Mais si les auteurs signalent fort justement que « tout l’art des statistiques consiste à accepter une perte d’information en espérant obtenir en contrepartie un gain de signification » (p. 57), encore faut-il savoir quelle signification est recherchée : les exemples choisis par les auteurs relèvent certes des domaines de l’ « information », et on leur saura gré d’avoir fait l’effort de prendre des exemples qui sont souvent professionnellement parlants, mais leur travail n’est pas réellement appliqué à ces domaines. En effet, il convient de ne pas oublier que les statistiques (au sens large) n’ont de sens qu’avec l’objectif d’analyser une situation, et ne peuvent être mises en œuvre sans ce questionnement préalable. Donc une approche applicative de la statistique doit partir d’abord des questionnements, pour examiner ensuite les méthodes susceptibles de fournir des réponses à ces questionnements.
Soyons féroce jusqu’au bout : il semble bien que l’objectif de cet ouvrage est, outre de fournir un manuel pratique et rigoureux, de démontrer aussi la légitimité de la « science de l’information » comme science, dans l’esprit étonnamment positiviste et curieusement désuet que si « l’information peut faire l’objet d’une science », parallèlement « il n’y a pas de sciences et de technologies sans mesures » (p. 28). Pour la technologie peut-être, mais pour la science ! Il y a belle lurette que les sciences humaines et sociales ont fondé leur légitimité ailleurs que dans l’exactitude de la mesure, sans bien entendu renoncer à l’exigence de méthodes rigoureuses. On mesure (!) la distance qui peut exister parfois entre les scientométriciens ou autres infométriciens… et les praticiens de la gestion de collections et de publics, pour lesquels l’exigence réelle et nécessaire de mesures rigoureuses et d’indicateurs sophistiqués s’inscrit dans un objectif très pragmatique et complexe de pilotage et d’aide à la décision. Non que la recherche en statistique doive se plier aux seuls desiderata de commanditaires, mais nous parlons ici de travaux applicatifs et récapitulatifs destinés notamment, du moins est-ce annoncé, à ces commanditaires potentiels.

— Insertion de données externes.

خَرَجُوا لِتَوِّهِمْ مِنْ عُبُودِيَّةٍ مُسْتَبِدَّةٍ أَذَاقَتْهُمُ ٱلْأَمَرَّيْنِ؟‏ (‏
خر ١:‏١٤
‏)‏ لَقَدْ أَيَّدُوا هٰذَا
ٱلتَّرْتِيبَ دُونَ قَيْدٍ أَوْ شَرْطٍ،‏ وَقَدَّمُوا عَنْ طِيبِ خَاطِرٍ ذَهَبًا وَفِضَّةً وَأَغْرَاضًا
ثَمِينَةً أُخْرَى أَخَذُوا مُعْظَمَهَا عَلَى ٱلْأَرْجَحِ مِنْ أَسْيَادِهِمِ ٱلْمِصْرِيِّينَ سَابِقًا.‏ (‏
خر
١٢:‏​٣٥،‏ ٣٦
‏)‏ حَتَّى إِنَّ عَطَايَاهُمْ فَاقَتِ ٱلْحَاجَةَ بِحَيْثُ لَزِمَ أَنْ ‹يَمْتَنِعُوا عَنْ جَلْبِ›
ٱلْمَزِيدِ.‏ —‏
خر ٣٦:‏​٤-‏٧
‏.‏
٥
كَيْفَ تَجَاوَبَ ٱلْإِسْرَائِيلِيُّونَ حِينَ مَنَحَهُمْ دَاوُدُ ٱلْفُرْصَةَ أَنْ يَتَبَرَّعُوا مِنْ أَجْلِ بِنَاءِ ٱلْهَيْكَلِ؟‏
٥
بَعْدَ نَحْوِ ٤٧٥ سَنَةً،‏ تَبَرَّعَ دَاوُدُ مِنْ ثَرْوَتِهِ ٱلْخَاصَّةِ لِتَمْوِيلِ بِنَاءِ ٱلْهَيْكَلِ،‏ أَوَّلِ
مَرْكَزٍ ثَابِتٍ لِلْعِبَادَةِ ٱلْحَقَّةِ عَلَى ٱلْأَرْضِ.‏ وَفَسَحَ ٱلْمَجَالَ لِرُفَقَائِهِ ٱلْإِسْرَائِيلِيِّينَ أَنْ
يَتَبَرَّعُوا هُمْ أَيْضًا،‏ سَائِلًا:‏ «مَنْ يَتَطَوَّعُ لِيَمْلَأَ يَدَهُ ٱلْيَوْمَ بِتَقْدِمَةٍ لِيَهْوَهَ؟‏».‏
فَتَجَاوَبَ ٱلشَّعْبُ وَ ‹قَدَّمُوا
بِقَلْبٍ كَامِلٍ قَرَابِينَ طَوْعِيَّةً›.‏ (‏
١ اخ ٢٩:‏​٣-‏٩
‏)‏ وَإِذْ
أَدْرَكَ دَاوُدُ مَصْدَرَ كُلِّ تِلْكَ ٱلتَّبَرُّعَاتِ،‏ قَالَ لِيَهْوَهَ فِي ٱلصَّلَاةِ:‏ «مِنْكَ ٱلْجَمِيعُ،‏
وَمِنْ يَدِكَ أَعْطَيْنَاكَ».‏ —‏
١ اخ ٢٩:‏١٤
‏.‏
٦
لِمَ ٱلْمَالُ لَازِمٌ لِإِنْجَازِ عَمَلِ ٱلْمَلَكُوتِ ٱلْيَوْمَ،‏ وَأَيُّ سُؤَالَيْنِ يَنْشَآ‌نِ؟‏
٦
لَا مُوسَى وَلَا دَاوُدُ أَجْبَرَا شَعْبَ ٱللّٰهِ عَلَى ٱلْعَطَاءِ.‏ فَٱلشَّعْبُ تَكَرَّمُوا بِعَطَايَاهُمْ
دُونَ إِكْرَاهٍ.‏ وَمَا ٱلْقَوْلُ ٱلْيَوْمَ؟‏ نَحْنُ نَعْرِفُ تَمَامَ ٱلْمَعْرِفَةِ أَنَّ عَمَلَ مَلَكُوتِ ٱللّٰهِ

Un manuel de statistiques à l’attention des acteurs de l’information, à la fois ambitieux sur le plan méthodologique et attentif aux questionnements des professionnels des bibliothèques et de la documentation, reste à paraître. Avec des ouvrages comme Statistics for Library Decision Making 2, hélas un peu ancien, ou Basic Statistics for Librarians 3, peut-être trop peu ambitieux sur le plan de l’analyse statistique, les Anglo-Saxons ont tracé la voie. Espérons qu’un jour des francophones relèveront le défi.